Bringing Urban Priorities to Global Forums: Effective City Networking and Strategic Alliances
In collaboration with the Chicago Council on Global Affairs, CIDOB’s Global Cities Programme brings together researchers, local policy makers and representatives from city networks, multilateral organizations and other stakeholders to discuss how to ensure this new era of city networking is effective in achieving its intended goals of scaling urban priorities to global forums.
Activitat realitzada
CIDOB, sala Jordi Maragall, Elisabets 12, 08001 Barcelona
CIDOB´s Global Cities Programme in collaboration with the Chicago Council on Global Affairs
Since the turn of the century, many transnational city networks have emerged alongside long-established networks of local governments. The most notable are multi-stakeholder platforms that bring together a range of actors–including, philanthropists, the private sector, research and knowledge organizations–around key global urban challenges. The most notable platforms have been those working on climate change, resilience and more recently migration. Ad hoc alliances that are based on political affinities and advocate for “local” issues, such as housing, platform economies and migrant and refugee reception systems, to be put on the international agenda also seem to be regularly announced.

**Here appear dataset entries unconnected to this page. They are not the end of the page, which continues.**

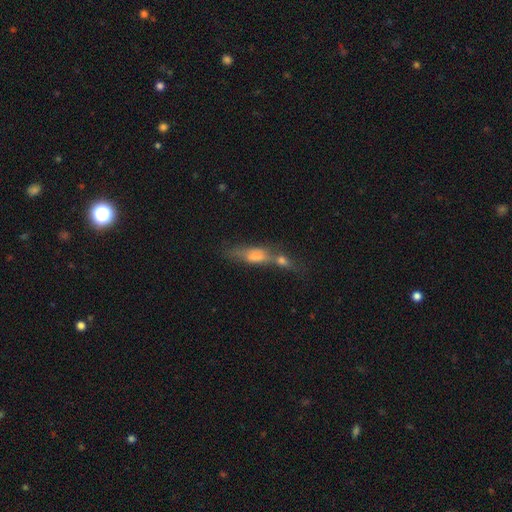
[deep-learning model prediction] The model was most divided on "how rounded": cigar-shaped: 48%, in between: 46%, round: 6%. More confident: merging — merger (54%); smooth or featured — smooth (51%).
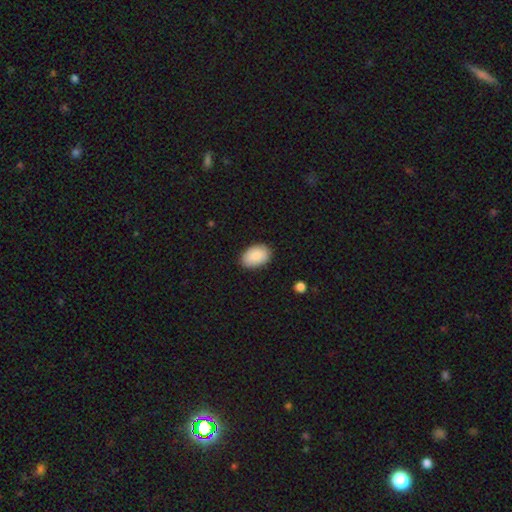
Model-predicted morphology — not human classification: Overall: smooth (89%). How rounded: in between (90%). Merging: none (86%).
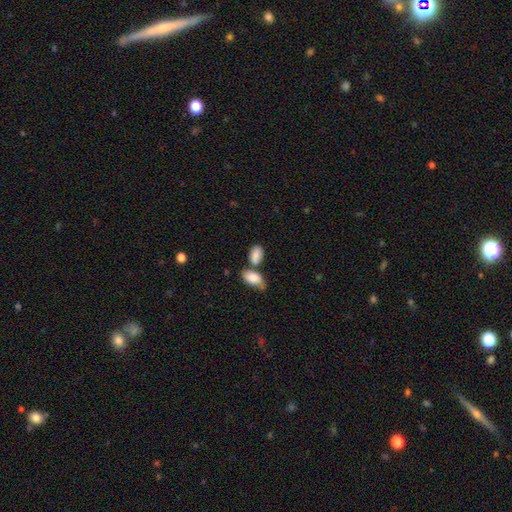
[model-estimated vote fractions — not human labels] smooth-or-featured: smooth: 84% | featured or disk: 9% | star or artifact: 7%
  how-rounded: in between: 91% | round: 7% | cigar-shaped: 2%
  merging: none: 41% | merger: 39% | minor disturbance: 14% | major disturbance: 6%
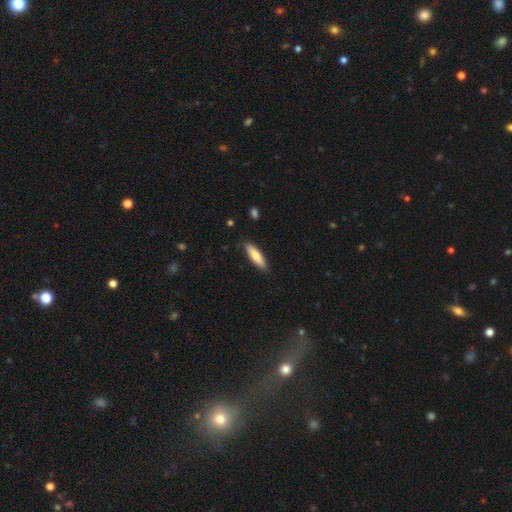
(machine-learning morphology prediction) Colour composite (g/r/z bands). It shows a smooth galaxy with no disk features (77%) that is cigar-shaped (63%). Merging: none (85%).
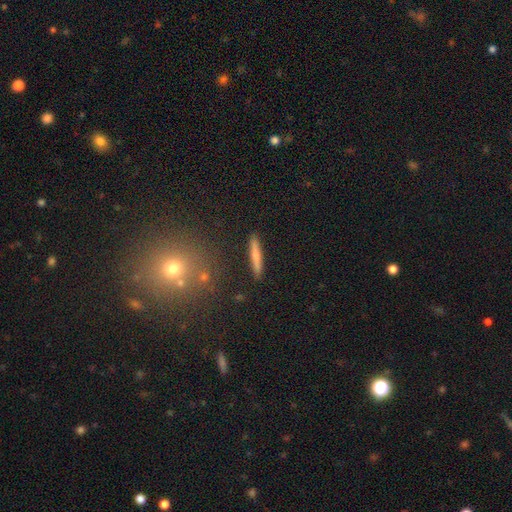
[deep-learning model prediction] Smooth or featured?
  - smooth: 73% *
  - featured or disk: 20%
  - star or artifact: 7%
How rounded?
  - cigar-shaped: 94% *
  - in between: 5%
  - round: 2%
Merging?
  - none: 89% *
  - minor disturbance: 7%
  - merger: 2%
  - major disturbance: 2%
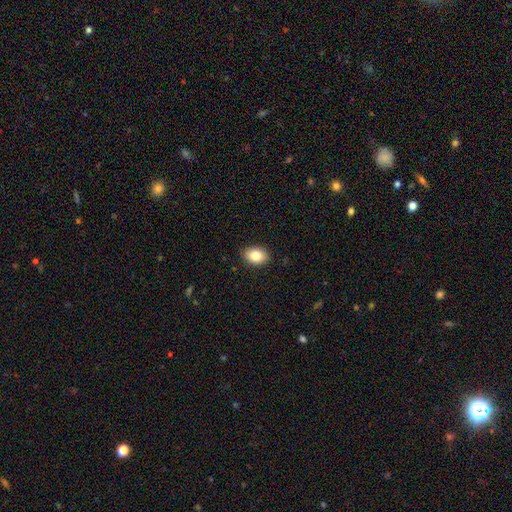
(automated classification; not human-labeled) This is clearly a smooth galaxy (84%). How rounded: likely in between (79%). Merging: clearly none (89%).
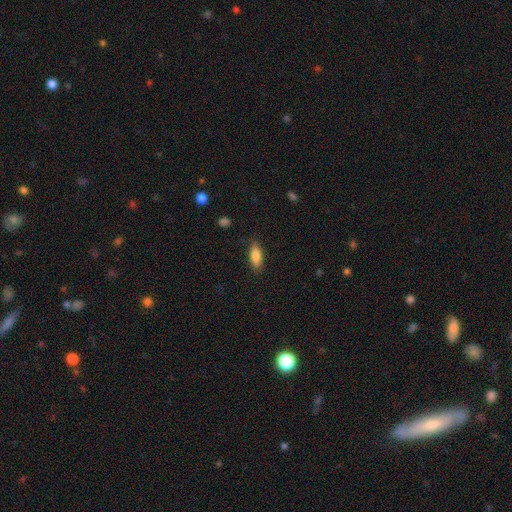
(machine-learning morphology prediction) type=smooth (83%); roundness=in between (71%); merging=none (83%).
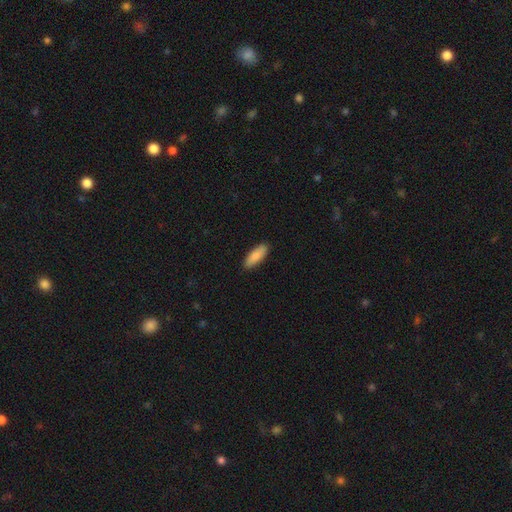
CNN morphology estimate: smooth_or_featured: smooth (p=0.88) [alt: featured or disk p=0.07]
how_rounded: in between (p=0.63) [alt: cigar-shaped p=0.36]
merging: none (p=0.89) [alt: minor disturbance p=0.09]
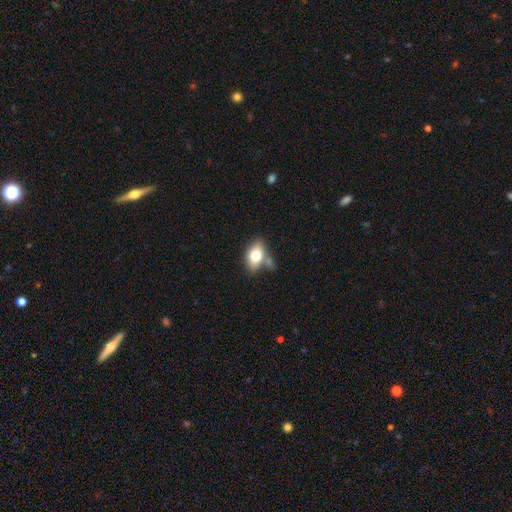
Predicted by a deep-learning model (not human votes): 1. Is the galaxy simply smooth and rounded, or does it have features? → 71% smooth, 21% featured or disk, 8% star or artifact.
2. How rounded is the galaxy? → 85% in between, 12% round, 3% cigar-shaped.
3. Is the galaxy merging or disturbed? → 53% none, 21% minor disturbance, 18% merger, 8% major disturbance.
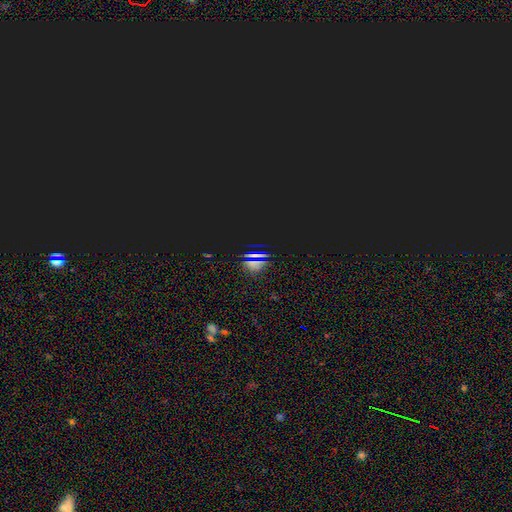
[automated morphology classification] Smooth or featured? Predicted: star or artifact (p=0.76).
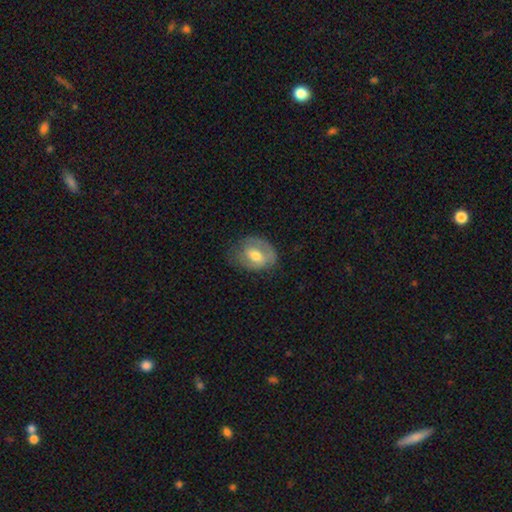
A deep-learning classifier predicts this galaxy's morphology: Smooth or featured?
  - smooth: 48% *
  - featured or disk: 46%
  - star or artifact: 7%
Merging?
  - none: 55% *
  - minor disturbance: 28%
  - major disturbance: 15%
  - merger: 1%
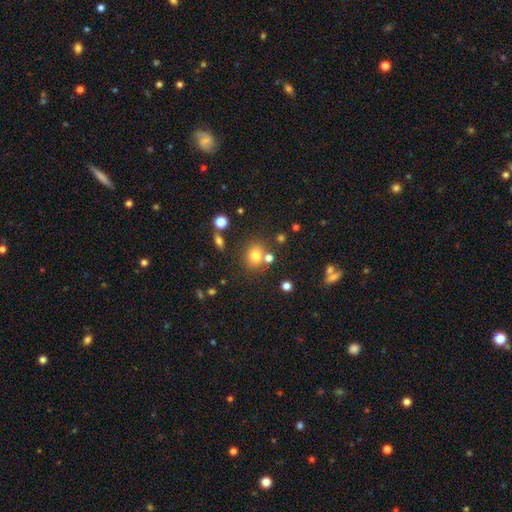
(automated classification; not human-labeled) Smooth or featured? smooth (75%)
How rounded? round (68%)
Merging? none (69%)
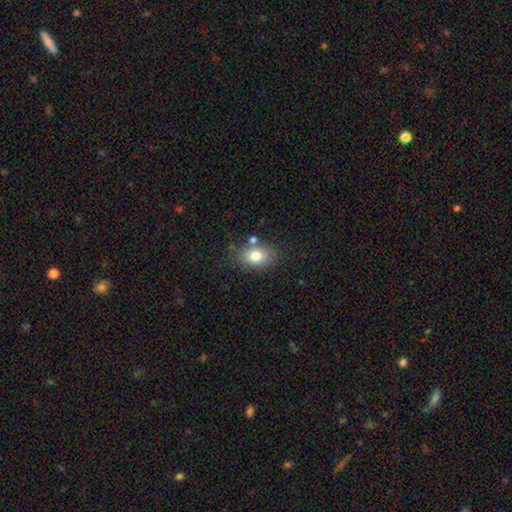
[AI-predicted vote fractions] smooth-or-featured: smooth: 78% | featured or disk: 13% | star or artifact: 9%
  how-rounded: in between: 80% | round: 19% | cigar-shaped: 1%
  merging: none: 72% | minor disturbance: 15% | merger: 8% | major disturbance: 5%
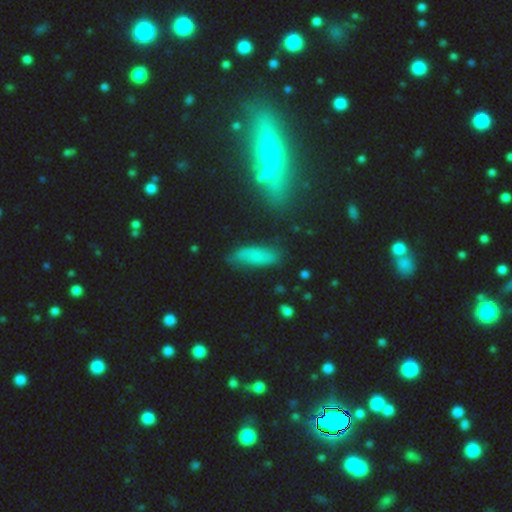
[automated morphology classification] smooth-or-featured: smooth: 64% | featured or disk: 24% | star or artifact: 11%
  how-rounded: in between: 60% | cigar-shaped: 37% | round: 3%
  merging: none: 70% | minor disturbance: 21% | major disturbance: 6% | merger: 3%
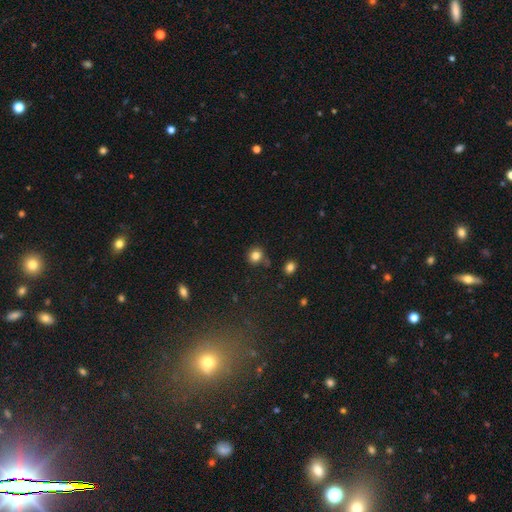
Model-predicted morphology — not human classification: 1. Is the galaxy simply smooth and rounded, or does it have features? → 82% smooth, 12% star or artifact, 6% featured or disk.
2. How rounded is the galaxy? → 85% round, 14% in between, 1% cigar-shaped.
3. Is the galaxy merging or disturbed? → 73% none, 16% minor disturbance, 7% merger, 4% major disturbance.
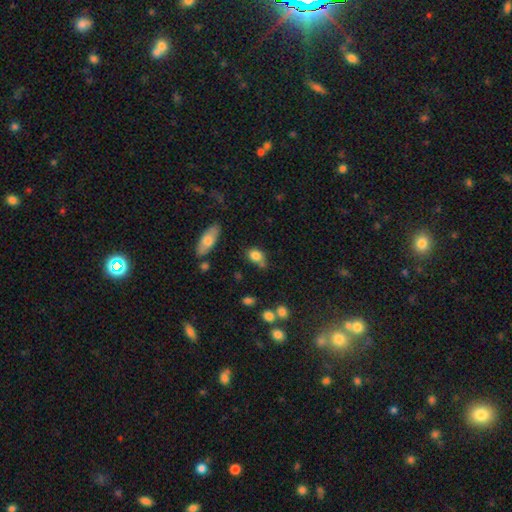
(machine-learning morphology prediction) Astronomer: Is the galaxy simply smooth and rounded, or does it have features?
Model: smooth — 82%.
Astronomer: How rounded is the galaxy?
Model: in between — 65%.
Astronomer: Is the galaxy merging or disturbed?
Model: none — 49% (runner-up: minor disturbance, 27%).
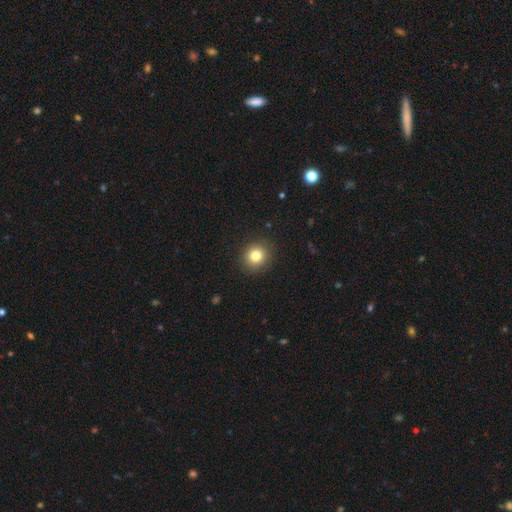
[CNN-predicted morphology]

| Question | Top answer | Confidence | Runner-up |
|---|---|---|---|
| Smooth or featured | smooth | 81% | star or artifact (12%) |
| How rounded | round | 87% | in between (12%) |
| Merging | none | 91% | minor disturbance (6%) |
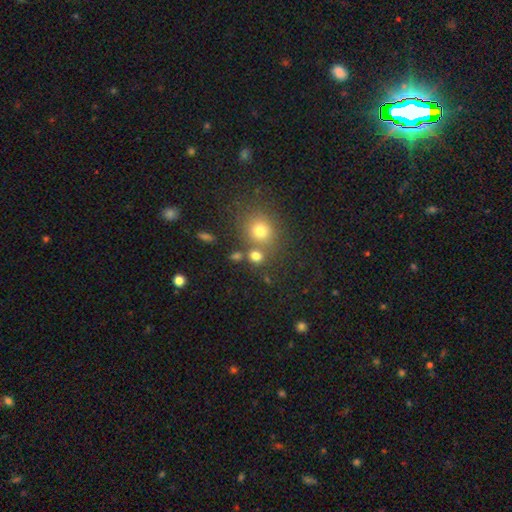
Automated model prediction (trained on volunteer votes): Smooth or featured? smooth (75%)
How rounded? round (72%)
Merging? none (61%)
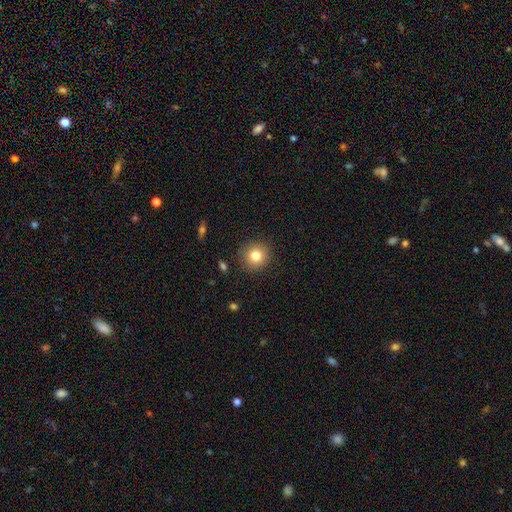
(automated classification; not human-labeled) Q: Smooth or featured?
A: smooth (80%); runner-up: star or artifact (11%)
Q: How rounded?
A: round (92%); runner-up: in between (7%)
Q: Merging?
A: none (90%); runner-up: minor disturbance (6%)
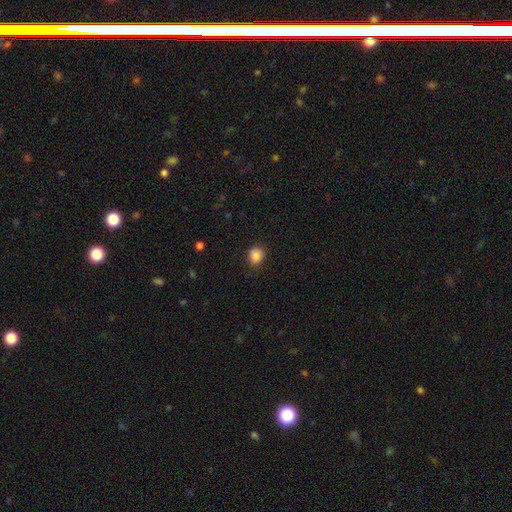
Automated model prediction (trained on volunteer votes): A smooth galaxy with no disk features (85%) that is round (76%). Merging: none (77%).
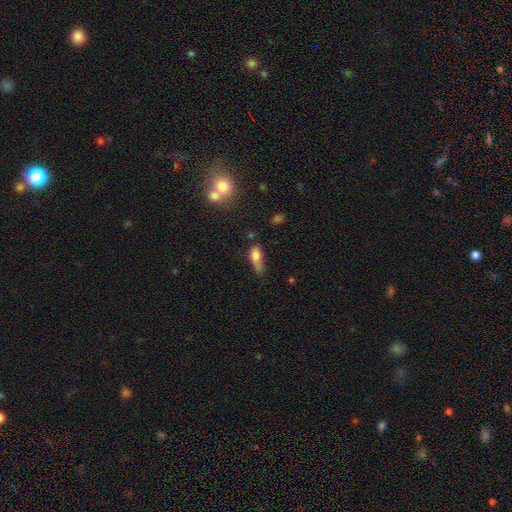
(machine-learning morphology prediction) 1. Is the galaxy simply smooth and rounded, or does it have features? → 74% smooth, 16% featured or disk, 10% star or artifact.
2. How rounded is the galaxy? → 69% in between, 23% cigar-shaped, 8% round.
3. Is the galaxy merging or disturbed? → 37% minor disturbance, 30% none, 22% major disturbance, 11% merger.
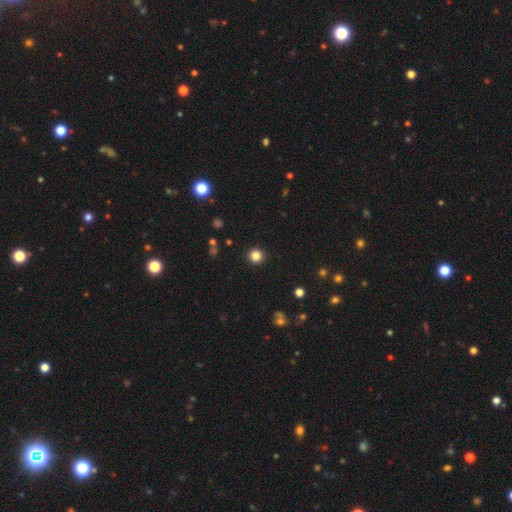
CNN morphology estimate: This is clearly a smooth galaxy (83%). How rounded: clearly round (95%). Merging: clearly none (93%).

These many forms of strategic alliances are increasingly influential in the international arena, shaping global policy discourses and processes. Many of them involve partnerships with multilateral organizations; they act independently from, and at times in opposition to national governments; and they are formulating new pathways to tackle today’s major global challenges. They also provide spaces for peer-learning and knowledge transfer, and some, with backing from the multilateral, private and knowledge sectors, have elaborate technical capacities, data collection and analysis methods and communication strategies.
The great potential of the many kinds of city networks and strategic alliances is their dynamic and innovative mode of operating. Yet, they also risk becoming increasingly competitive, territorial, and redundant. Cities themselves are overwhelmed by the number of invitations to be affiliated with networks and are increasingly confused with which avenues will produce the most effective outcomes. These trends are driving the fragmentation of advocacy relating to global policy processes, and they highlight the urgent need to move towards more collaborative and concerted actions. Coordination mechanisms, like the Global Taskforce of Local and Regional Governments (GTF), could provide transnational networks and platforms with the opportunity to speak with one voice, and in turn provide intergovernmental bodies with one single interlocutor. Yet they could also dilute the importance of many issues, misrepresent the diversity of stakeholders, or worse, lack formal recognition in the international governance system.
In collaboration with the Chicago Council on Global Affairs, CIDOB’s Global Cities Programme brings together researchers, local policy makers and representatives from city networks, multilateral organizations and other stakeholders to discuss how to ensure this new era of city networking is effective in achieving its intended goals of scaling urban priorities to global forums. The seminar is part of a series launched at CIDOB in July 2018 with the first edition on Rethinking the Ecosystem of International City Networks: Challenges and Opportunities and the resulting publication. The session will also discuss findings from the Chicago Council’s 2019 city diplomacy survey, building on its previous report, Toward City Diplomacy: Assessing Capacity in Select Global Cities. The purpose of the seminar is to provoke new thinking on how these strategic alliances can be organized more effectively and democratically. The central questions that will be addressed are how cities can most effectively navigate the wide array of advocacy-oriented networks and alliances; how the new networks interact with more traditional municipal networks; and what the future role of global coordination and consultation mechanisms, such as the Global Task Force of Local and Regional Governments, may be.
The programme consists of three sessions. Each session opens with a 5-10 minute intervention by two keynote speakers followed by a moderated discussion around a set of core questions that will be circulated in advance. To foster a dynamic debate and new insights, the moderators will call on individual participants to intervene at relevant points of the discussion. The entire programme is conducted under the Chatham House Rule.